There must’ve been something to their material which gave them a wide appeal. I remember how puzzled my brother and I were when Mom bought the live EP. Brian eventually confiscated this; too many reasons why when you’re an embarrassed teenager. Recently Rhino repackaged the entire show that the EP was derived from. It was originally distributed to radio stations to play on King Biscuit Flower Hour and the vinyl had Bugs Bunny on the label. I scored a copy since only 5000 were pressed.
Anyway, Devo must’ve sensed my grumblings last year and returned to Austin to grace us with their talents again: SXSW, ACL Fest and Fun Fun Fest don’t count as legitimate stops in my opinion. I remember how stoked I was to score the tickets online. It helped me overcome the horrendous weather Central Texas was experiencing in early February.
This show was also our first at the new Moody Theater. It serves as a downtown venue for concerts people pay to attend and it’s now the current home to tape new episodes of Austin City Limits. Since we only got to see one taping, I can’t say if it’s better or worse than the old UT Communications building. As for competing locations: Stubb’s, Austin Music Hall, Antone’s and Mohawk; it’s alright yet they have the pricing backwards.
Opening the show was Austin’s very own The Octopus Project. I have their current album, it’s great so I was looking forward to seeing them. While watching them I kept thinking of Combustible Edison despite their music not being as loud.

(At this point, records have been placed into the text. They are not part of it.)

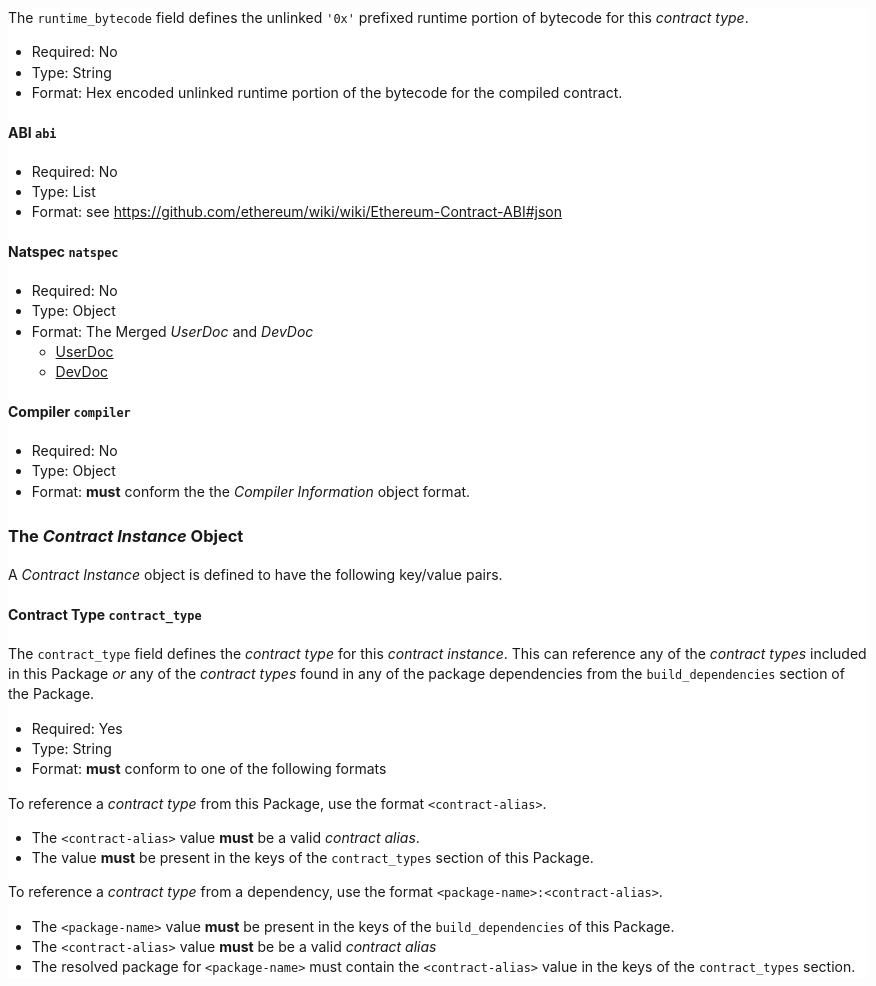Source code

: The `runtime_bytecode` field defines the unlinked `'0x'` prefixed runtime
portion of bytecode for this *contract type*.

* Required: No
* Type: String
* Format: Hex encoded unlinked runtime portion of the bytecode for the compiled contract.


#### ABI `abi`

* Required: No
* Type: List
* Format: see https://github.com/ethereum/wiki/wiki/Ethereum-Contract-ABI#json


#### Natspec `natspec`

* Required: No
* Type: Object
* Format: The Merged *UserDoc* and *DevDoc*
    * [UserDoc](https://github.com/ethereum/wiki/wiki/Ethereum-Natural-Specification-Format#user-documentation)
    * [DevDoc](https://github.com/ethereum/wiki/wiki/Ethereum-Natural-Specification-Format#developer-documentation)


#### Compiler `compiler`

* Required: No
* Type: Object
* Format: **must** conform the the *Compiler Information* object format.


### The *Contract Instance* Object

A *Contract Instance* object is defined to have the following key/value pairs.


#### Contract Type `contract_type`

The `contract_type` field defines the *contract type* for this *contract
instance*.  This can reference any of the *contract types* included in this
Package *or* any of the *contract types* found in any of the package
dependencies from the `build_dependencies` section of the Package.

* Required: Yes
* Type: String
* Format: **must** conform to one of the following formats

To reference a *contract type* from this Package, use the format `<contract-alias>`.

* The `<contract-alias>` value **must** be a valid *contract alias*.
* The value **must** be present in the keys of the `contract_types` section of this Package.

To reference a *contract type* from a dependency, use the format `<package-name>:<contract-alias>`.

* The `<package-name>` value **must** be present in the keys of the `build_dependencies` of this Package.
* The `<contract-alias>` value **must** be be a valid *contract alias*
* The resolved package for `<package-name>` must contain the `<contract-alias>` value in the keys of the `contract_types` section.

Before Devo took the stage, their giant LED display showed snippets from their vast catalog of videos. Such great memories. In many ways, these guys were trailblazers since this has become rather standard fare.
The set began with a track off the current album, which I think is great. Some diehards have been critical. Then again, I enjoyed their brief stint on Enigma Records. Someone posted the entire evening here, thank you again setlist.fm. They sprinkled in the older stuff in between new songs before they just stuck with the hits.

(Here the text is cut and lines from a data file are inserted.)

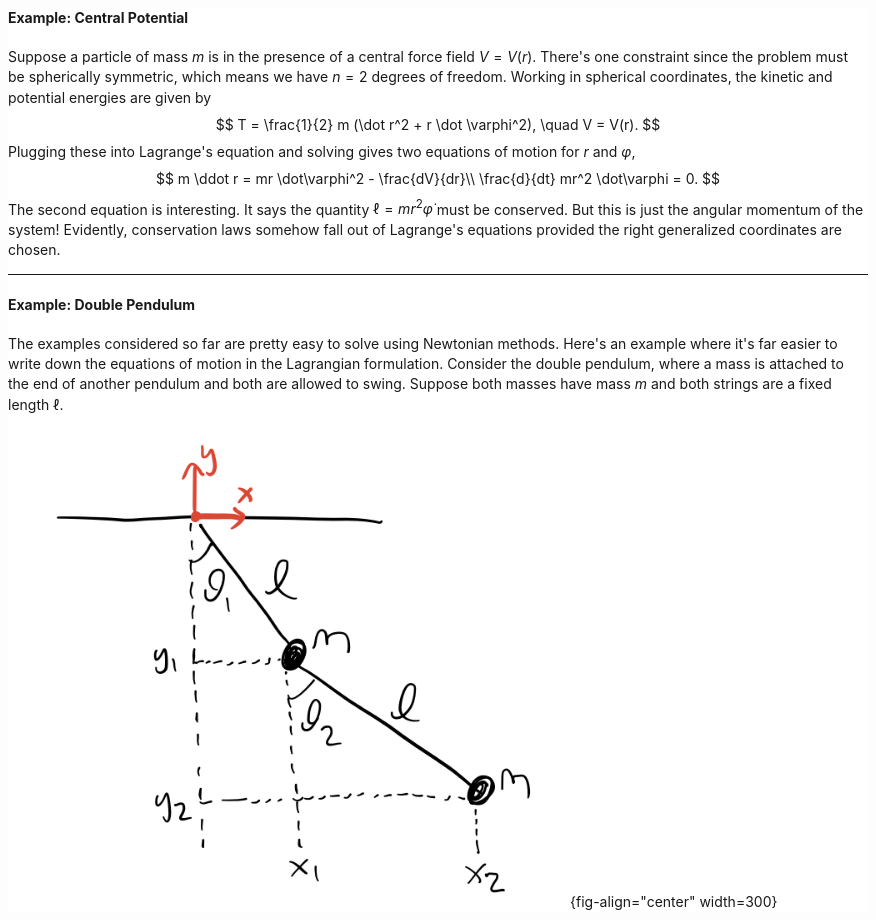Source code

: #### Example: Central Potential

Suppose a particle of mass $m$ is in the presence of a central force field $V=V(r)$. There's one constraint since the problem must be spherically symmetric, which means we have $n=2$ degrees of freedom. Working in spherical coordinates, the kinetic and potential energies are given by
$$
T = \frac{1}{2} m (\dot r^2 + r \dot \varphi^2), \quad V = V(r).
$$
Plugging these into Lagrange's equation and solving gives two equations of motion for $r$ and $\varphi$,
$$
m \ddot r = mr \dot\varphi^2 - \frac{dV}{dr}\\
\frac{d}{dt} mr^2 \dot\varphi = 0.
$$
The second equation is interesting. It says the quantity $\ell = mr^2 \dot\varphi$ must be conserved. But this is just the angular momentum of the system! Evidently, conservation laws somehow fall out of Lagrange's equations provided the right generalized coordinates are chosen.

---

#### Example: Double Pendulum

The examples considered so far are pretty easy to solve using Newtonian methods. Here's an example where it's far easier to write down the equations of motion in the Lagrangian formulation. Consider the double pendulum, where a mass is attached to the end of another pendulum and both are allowed to swing. Suppose both masses have mass $m$ and both strings are a fixed length $\ell$.

![](../resources/image-20230218215415855.png){fig-align="center" width=300}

Devo didn’t disappoint, especially when they did their infamous synchronized jumping around to “Uncontrollable Urge” which I think many people know from their appearance in Urgh!!! A Music War. There were at least four costume changes: the new jumpsuits, the trademark helmets (now blue), the yellow jumpsuits from the Seventies (I didn’t know these were made of paper) and these hot dog shirts which could be mistaken for Hawaiian prints if you don’t look carefully.
While piecing together the essentials on this post, I stumbled upon this person’s blog demonstrating the band’s wicked sense of humor during “Jocko Homo,” primarily Mark throwing bananas at the crowd. I thought he was mooning us until he started pulling the fruit out of his drawers.

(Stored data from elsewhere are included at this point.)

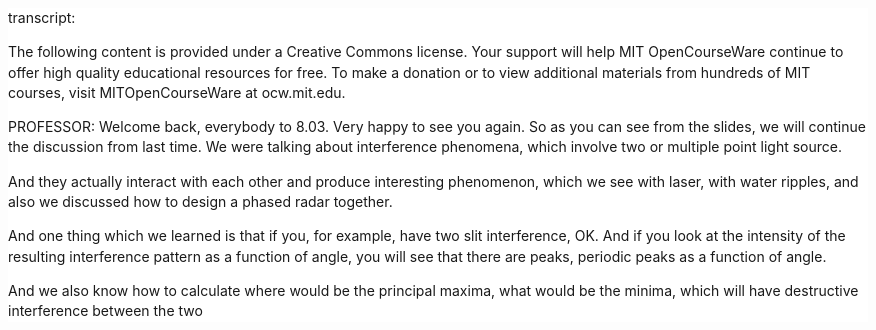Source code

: transcript: <p><span m='2490'>The</span> <span m='2610'>following</span> <span m='3060'>content</span>
  <span m='3540'>is</span> <span m='3660'>provided</span> <span m='4110'>under</span>
  <span m='4350'>a</span> <span m='4410'>Creative</span> <span m='4860'>Commons</span>
  <span m='5250'>license.</span> <span m='6280'>Your</span> <span m='6360'>support</span>
  <span m='6870'>will</span> <span m='7020'>help</span> <span m='7260'>MIT</span>
  <span m='7740'>OpenCourseWare</span> <span m='8490'>continue</span> <span m='8970'>to</span>
  <span m='9120'>offer</span> <span m='9450'>high</span> <span m='9660'>quality</span>
  <span m='10140'>educational</span> <span m='10800'>resources</span> <span m='11370'>for</span>
  <span m='11520'>free.</span> <span m='12580'>To</span> <span m='12600'>make</span>
  <span m='12780'>a</span> <span m='12840'>donation</span> <span m='13590'>or</span>
  <span m='13770'>to</span> <span m='13890'>view</span> <span m='14100'>additional</span>
  <span m='14520'>materials</span> <span m='15120'>from</span> <span m='15300'>hundreds</span>
  <span m='15630'>of</span> <span m='15750'>MIT</span> <span m='16110'>courses,</span>
  <span m='17410'>visit</span> <span m='17610'>MITOpenCourseWare at ocw.mit.edu.</span>
  </p><p><span m='23890'>PROFESSOR:</span> <span m='24310'>Welcome</span> <span m='24730'>back,</span>
  <span m='25210'>everybody</span> <span m='25780'>to</span> <span m='26050'>8.03.</span>
  <span m='27980'>Very</span> <span m='28150'>happy</span> <span m='28450'>to</span>
  <span m='28570'>see</span> <span m='28690'>you</span> <span m='28810'>again.</span>
  <span m='30080'>So</span> <span m='30780'>as</span> <span m='30940'>you</span> <span
  m='31060'>can</span> <span m='31270'>see</span> <span m='31510'>from</span> <span
  m='31720'>the</span> <span m='31810'>slides,</span> <span m='32610'>we</span> <span
  m='32759'>will</span> <span m='32860'>continue</span> <span m='33400'>the</span>
  <span m='33550'>discussion</span> <span m='34180'>from</span> <span m='34420'>last</span>
  <span m='34630'>time.</span> <span m='34960'>We</span> <span m='35080'>were</span>
  <span m='35200'>talking</span> <span m='35590'>about</span> <span m='36250'>interference</span>
  <span m='37240'>phenomena,</span> <span m='38770'>which</span> <span m='38980'>involve</span>
  <span m='39880'>two</span> <span m='40480'>or</span> <span m='41230'>multiple</span>
  <span m='42480'>point</span> <span m='42755'>light</span> <span m='43030'>source.</span>
  </p><p><span m='44170'>And</span> <span m='44440'>they</span> <span m='44800'>actually</span>
  <span m='45730'>interact</span> <span m='46240'>with</span> <span m='46420'>each</span>
  <span m='46600'>other</span> <span m='46990'>and</span> <span m='47740'>produce</span>
  <span m='48310'>interesting</span> <span m='48850'>phenomenon,</span> <span m='49600'>which</span>
  <span m='49780'>we</span> <span m='49900'>see</span> <span m='50230'>with</span>
  <span m='50470'>laser,</span> <span m='51650'>with</span> <span m='52150'>water</span>
  <span m='52860'>ripples,</span> <span m='53820'>and</span> <span m='54500'>also</span>
  <span m='55150'>we</span> <span m='55360'>discussed</span> <span m='55870'>how</span>
  <span m='56020'>to</span> <span m='56200'>design</span> <span m='56960'>a</span>
  <span m='57130'>phased radar</span> <span m='59050'>together.</span> </p><p><span
  m='60400'>And</span> <span m='61000'>one</span> <span m='61240'>thing</span> <span
  m='61420'>which</span> <span m='61600'>we</span> <span m='61750'>learned</span>
  <span m='62200'>is</span> <span m='62380'>that</span> <span m='63220'>if</span>
  <span m='63370'>you,</span> <span m='63680'>for</span> <span m='63730'>example,</span>
  <span m='64280'>have</span> <span m='64599'>two</span> <span m='64910'>slit</span>
  <span m='65560'>interference,</span> <span m='67110'>OK.</span> <span m='67420'>And</span>
  <span m='67640'>if</span> <span m='67800'>you</span> <span m='67960'>look</span>
  <span m='68160'>at</span> <span m='68540'>the</span> <span m='68730'>intensity</span>
  <span m='70000'>of</span> <span m='70120'>the</span> <span m='70240'>resulting</span>
  <span m='71650'>interference</span> <span m='72280'>pattern</span> <span m='73360'>as</span>
  <span m='73540'>a</span> <span m='73630'>function</span> <span m='74290'>of</span>
  <span m='75280'>angle,</span> <span m='76300'>you</span> <span m='76390'>will</span>
  <span m='76510'>see</span> <span m='76840'>that</span> <span m='77020'>there</span>
  <span m='77170'>are</span> <span m='77260'>peaks,</span> <span m='79540'>periodic</span>
  <span m='80230'>peaks</span> <span m='81350'>as</span> <span m='81660'>a</span>
  <span m='81710'>function</span> <span m='82180'>of angle.</span> </p><p><span m='83020'>And</span>
  <span m='83140'>we</span> <span m='83290'>also</span> <span m='83590'>know</span>
  <span m='84070'>how</span> <span m='84340'>to</span> <span m='84510'>calculate</span>
  <span m='86650'>where</span> <span m='86890'>would</span> <span m='87040'>be</span>
  <span m='87250'>the</span> <span m='87370'>principal</span> <span m='88770'>maxima,</span>
  <span m='89670'>what would</span> <span m='89880'>be</span> <span m='90110'>the</span>
  <span m='90250'>minima,</span> <span m='90970'>which</span> <span m='91210'>will</span>
  <span m='91420'>have</span> <span m='91930'>destructive</span> <span m='92560'>interference</span>
  <span m='93310'>between</span> <span m='93700'>the</span> <span m='93820'>two</span>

Many people often overlook the origin of the band’s name and philosophy, hell I remember Casey Kasem being way off the mark during a countdown. Devo is short for De-Evolution. Unlike Casey’s erroneous small talk, founders Mark and Jerry don’t believe we’re turning back into primates. They feel civilization is breaking down with the numerous stupid things the human race has been doing through the 20th and 21st century, namely our conformity and violence. Some drunk idiots brought the point home as they tried to shove past us. How I wished the concert were at Stubb’s instead, the security there would’ve kicked those assholes out without hesitation. The Moody Theater staff was a joke so we had to get tough on a few.
Editorial aside, everybody had a great time and now Devo is another legendary band I can check off my list. I may not have had the opportunity to see them at their pinnacle, something I envy Mark for but I wasn’t old enough in 1982 to see them in Houston.